Instructions to follow: Say how many lines in the material below include "schopni". The answer is the number alone.

Listed entries:
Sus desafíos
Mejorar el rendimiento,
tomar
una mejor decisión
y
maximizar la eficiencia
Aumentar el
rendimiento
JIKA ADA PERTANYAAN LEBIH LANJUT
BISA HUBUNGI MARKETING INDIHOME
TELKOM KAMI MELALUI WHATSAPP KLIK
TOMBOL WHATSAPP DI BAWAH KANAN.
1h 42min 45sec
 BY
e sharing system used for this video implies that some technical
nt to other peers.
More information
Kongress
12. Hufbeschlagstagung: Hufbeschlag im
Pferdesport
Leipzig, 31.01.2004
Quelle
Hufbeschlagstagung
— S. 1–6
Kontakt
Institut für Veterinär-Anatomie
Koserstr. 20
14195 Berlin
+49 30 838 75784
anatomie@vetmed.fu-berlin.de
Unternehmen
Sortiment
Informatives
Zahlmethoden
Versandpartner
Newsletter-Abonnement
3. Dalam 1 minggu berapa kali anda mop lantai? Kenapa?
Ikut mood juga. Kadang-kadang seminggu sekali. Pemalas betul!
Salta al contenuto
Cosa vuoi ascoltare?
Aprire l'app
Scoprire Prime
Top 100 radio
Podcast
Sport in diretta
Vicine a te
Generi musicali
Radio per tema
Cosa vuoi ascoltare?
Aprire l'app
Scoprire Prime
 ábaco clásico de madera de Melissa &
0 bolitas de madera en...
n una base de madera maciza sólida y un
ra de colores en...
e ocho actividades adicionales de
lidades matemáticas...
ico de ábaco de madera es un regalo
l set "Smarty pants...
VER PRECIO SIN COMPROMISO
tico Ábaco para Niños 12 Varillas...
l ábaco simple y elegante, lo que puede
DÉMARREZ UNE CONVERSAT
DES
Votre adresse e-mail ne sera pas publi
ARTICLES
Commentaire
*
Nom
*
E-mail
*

* * *

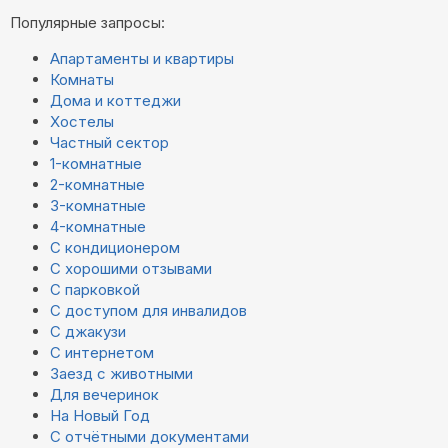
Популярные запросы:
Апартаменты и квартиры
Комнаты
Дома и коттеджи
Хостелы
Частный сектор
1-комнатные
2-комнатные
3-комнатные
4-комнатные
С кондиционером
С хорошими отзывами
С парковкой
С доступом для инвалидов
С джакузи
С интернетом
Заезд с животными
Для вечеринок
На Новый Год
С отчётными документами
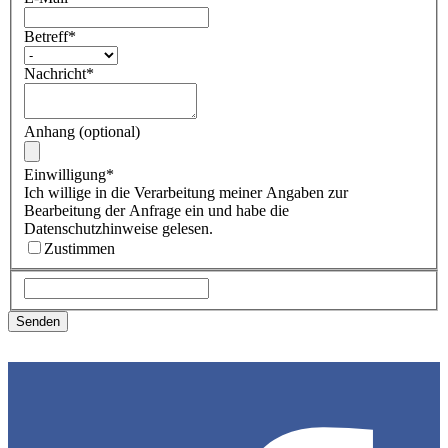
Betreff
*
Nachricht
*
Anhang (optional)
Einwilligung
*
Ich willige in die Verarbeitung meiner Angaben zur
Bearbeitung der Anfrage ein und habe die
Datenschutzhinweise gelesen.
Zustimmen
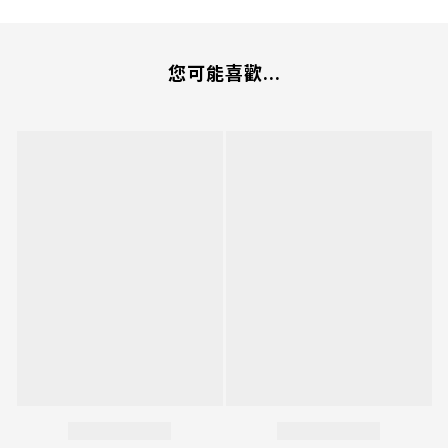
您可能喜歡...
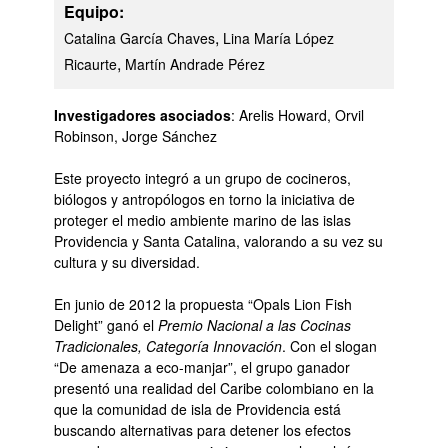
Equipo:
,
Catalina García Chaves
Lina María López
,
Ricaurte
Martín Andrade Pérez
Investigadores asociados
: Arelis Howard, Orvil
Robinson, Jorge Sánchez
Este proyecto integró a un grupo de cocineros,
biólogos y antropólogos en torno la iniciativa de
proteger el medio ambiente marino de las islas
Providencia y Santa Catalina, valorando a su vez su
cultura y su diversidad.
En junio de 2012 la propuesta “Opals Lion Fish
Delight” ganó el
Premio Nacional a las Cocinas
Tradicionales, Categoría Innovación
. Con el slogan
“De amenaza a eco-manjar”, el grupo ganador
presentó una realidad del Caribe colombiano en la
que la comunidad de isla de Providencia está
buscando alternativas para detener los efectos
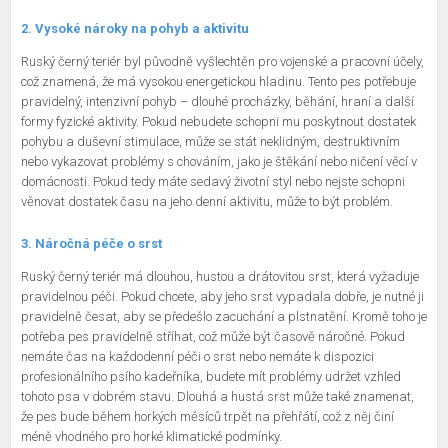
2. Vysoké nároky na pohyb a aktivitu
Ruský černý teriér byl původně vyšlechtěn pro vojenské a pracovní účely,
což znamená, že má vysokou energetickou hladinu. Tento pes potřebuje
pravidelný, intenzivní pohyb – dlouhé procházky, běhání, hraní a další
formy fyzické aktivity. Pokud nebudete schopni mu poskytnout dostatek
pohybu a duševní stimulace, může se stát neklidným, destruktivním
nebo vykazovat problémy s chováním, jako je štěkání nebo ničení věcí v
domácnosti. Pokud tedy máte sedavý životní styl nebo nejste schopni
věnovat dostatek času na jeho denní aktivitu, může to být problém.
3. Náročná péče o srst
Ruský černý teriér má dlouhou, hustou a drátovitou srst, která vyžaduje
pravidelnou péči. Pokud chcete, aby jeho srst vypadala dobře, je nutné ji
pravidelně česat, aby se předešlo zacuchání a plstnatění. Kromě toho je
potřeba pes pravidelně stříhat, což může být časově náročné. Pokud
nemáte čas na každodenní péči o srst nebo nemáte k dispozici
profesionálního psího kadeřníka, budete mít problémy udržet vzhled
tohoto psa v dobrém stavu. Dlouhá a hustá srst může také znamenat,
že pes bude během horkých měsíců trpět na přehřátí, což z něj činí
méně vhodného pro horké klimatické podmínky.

* * *

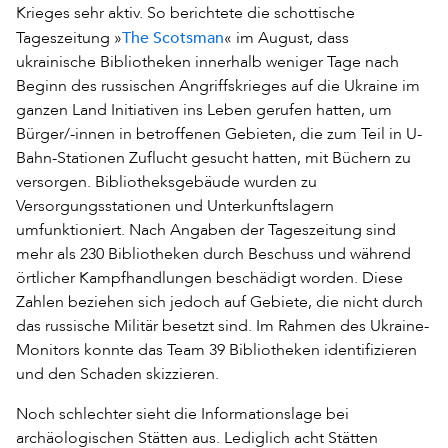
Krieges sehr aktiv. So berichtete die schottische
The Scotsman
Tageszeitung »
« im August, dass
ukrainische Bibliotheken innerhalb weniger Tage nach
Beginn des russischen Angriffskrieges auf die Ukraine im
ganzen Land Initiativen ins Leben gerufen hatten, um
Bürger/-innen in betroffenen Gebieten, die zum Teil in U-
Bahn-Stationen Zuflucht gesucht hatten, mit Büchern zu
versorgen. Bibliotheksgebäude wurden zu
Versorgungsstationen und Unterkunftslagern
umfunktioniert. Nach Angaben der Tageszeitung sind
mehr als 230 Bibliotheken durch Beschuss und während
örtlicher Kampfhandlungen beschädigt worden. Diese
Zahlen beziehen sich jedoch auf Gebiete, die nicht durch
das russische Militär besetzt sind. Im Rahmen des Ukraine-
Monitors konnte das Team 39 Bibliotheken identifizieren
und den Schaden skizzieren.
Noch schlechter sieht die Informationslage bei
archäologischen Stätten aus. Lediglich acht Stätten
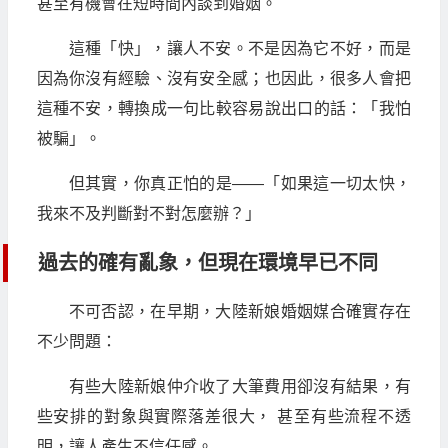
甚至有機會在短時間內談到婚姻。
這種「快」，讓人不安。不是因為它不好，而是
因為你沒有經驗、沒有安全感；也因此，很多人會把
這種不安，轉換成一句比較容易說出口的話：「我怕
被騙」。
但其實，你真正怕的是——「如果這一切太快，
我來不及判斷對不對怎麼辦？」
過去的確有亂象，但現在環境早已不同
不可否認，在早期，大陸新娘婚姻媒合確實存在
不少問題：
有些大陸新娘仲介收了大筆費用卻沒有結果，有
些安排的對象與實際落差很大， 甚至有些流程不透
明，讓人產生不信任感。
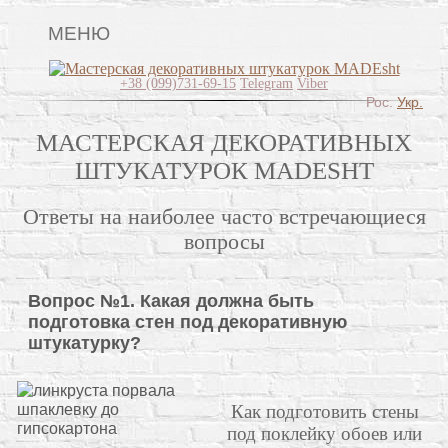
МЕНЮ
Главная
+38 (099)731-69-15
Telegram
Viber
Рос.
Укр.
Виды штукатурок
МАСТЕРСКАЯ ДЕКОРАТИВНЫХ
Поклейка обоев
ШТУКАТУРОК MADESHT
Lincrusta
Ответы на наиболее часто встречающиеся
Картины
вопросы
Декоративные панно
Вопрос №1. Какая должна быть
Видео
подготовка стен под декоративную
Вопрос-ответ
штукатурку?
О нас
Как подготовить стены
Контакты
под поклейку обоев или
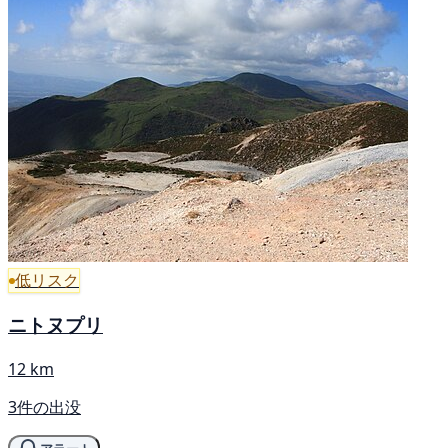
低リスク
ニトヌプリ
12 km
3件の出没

Answer space: 2